According to gas phase electron diffraction, η^{4}-C(CH2)3]Fe(CO)3 adopts a staggered conformation about the iron center. The ligands, which include carbonyl and a trigonal-pyramidal trimethylenemethane, are arranged in the usual umbrella-type configuration. The central carbon of the trimethylenemethane ligand is closer to the iron center compared to the outer methylene carbons. This was confirmed by the Fe-C(central) distance measuring 1.94(1) Å, while the Fe-CH distances were measured at 2.12 Å. Moreover, this result has also been confirmed by X-ray diffraction and vibrational spectrum.

The primary bonding interaction occurs between the 2e set of the Fe(CO)_{3} fragment and e" on the trimethylenemethane ligand. However, if the metal-trimethylenemethane axis is rotated by 60° into an eclipsed geometry, the interaction between 2e and e" is minimized, which results in an increase in the energy of the HOMO in the complex, which is a significant factor that provides a barrier to rotation, as shown in Figure 6b.

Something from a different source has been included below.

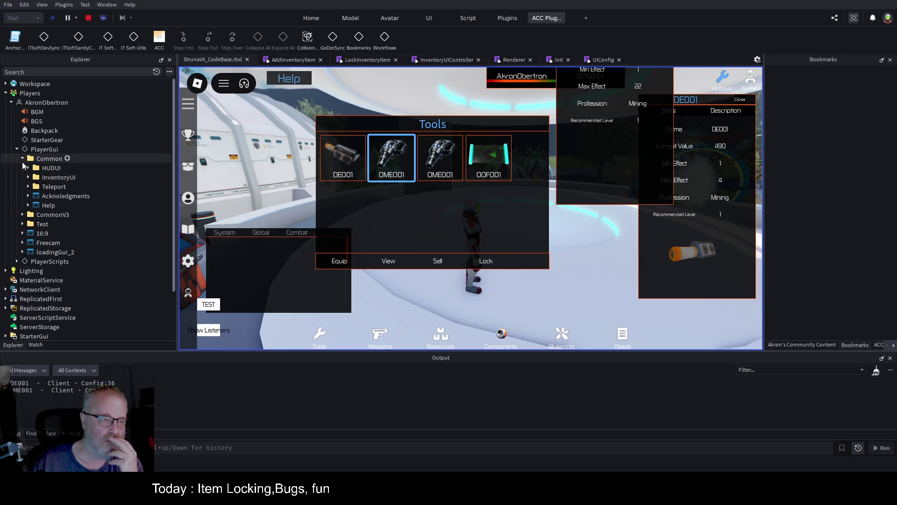
click(28, 178)
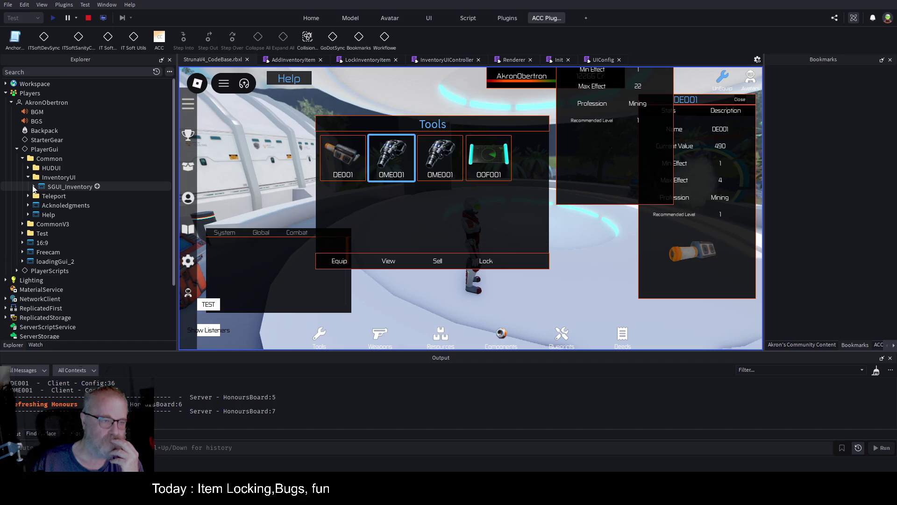
click(33, 186)
Select the first Struna_ItemDetailsPanel frame and show its properties
click(70, 214)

Extended Huckel calculations give a barrier of 87 KJ mol^{−1} using a planar trimethylenemethane ligand. Introducing a puckered conformation to the trimethylenemethane ligand, which resembles the experimental geometry, leads to an increase in the calculated barrier to 98.6 kJ mol^{−1}. This puckering induces mixing of s character into e" orbitals, causing a more pronounced orientation toward the metal center. Consequently, the overlap between e" and 2e orbitals is enhanced. The degree of puckering, characterized by θ, falls within the range of 12°. The mixing of s character into e" also results in the H-C-H plane being tipped away from the metal. The angle β, between C-1 and C-2 and the plane H-C-H, is typically about 15°.

== Reactions==
Trimethylenemethane complexes undergo a wide variety of reactions including those with electrophiles, nucleophiles as well as redox reactions.

η^{4}-C(CH2)3]Fe(CO)3 adds hydrogen chloride to yield η^{3}-CH3C(CH2)]Fe(CO)3. Substituted trimethylenemethane iron complexes, on the other hand, react with strong acids to produce cross-conjugated dienyl iron cations and η^{4}-diene complexes. η^{4}-C(CH2)3]Mo(CO)2(C5H5)+ add nucleophiles to give charge-neutral η^{3}-allyl complexes.

η^{4}-[C(CH2)3]Fe(PR3)3 (PR_{3} = PMe_{3} or PMe_{2}Ph) is oxidized by silver trifluoromethanesulfonate to give the 17-electron cation.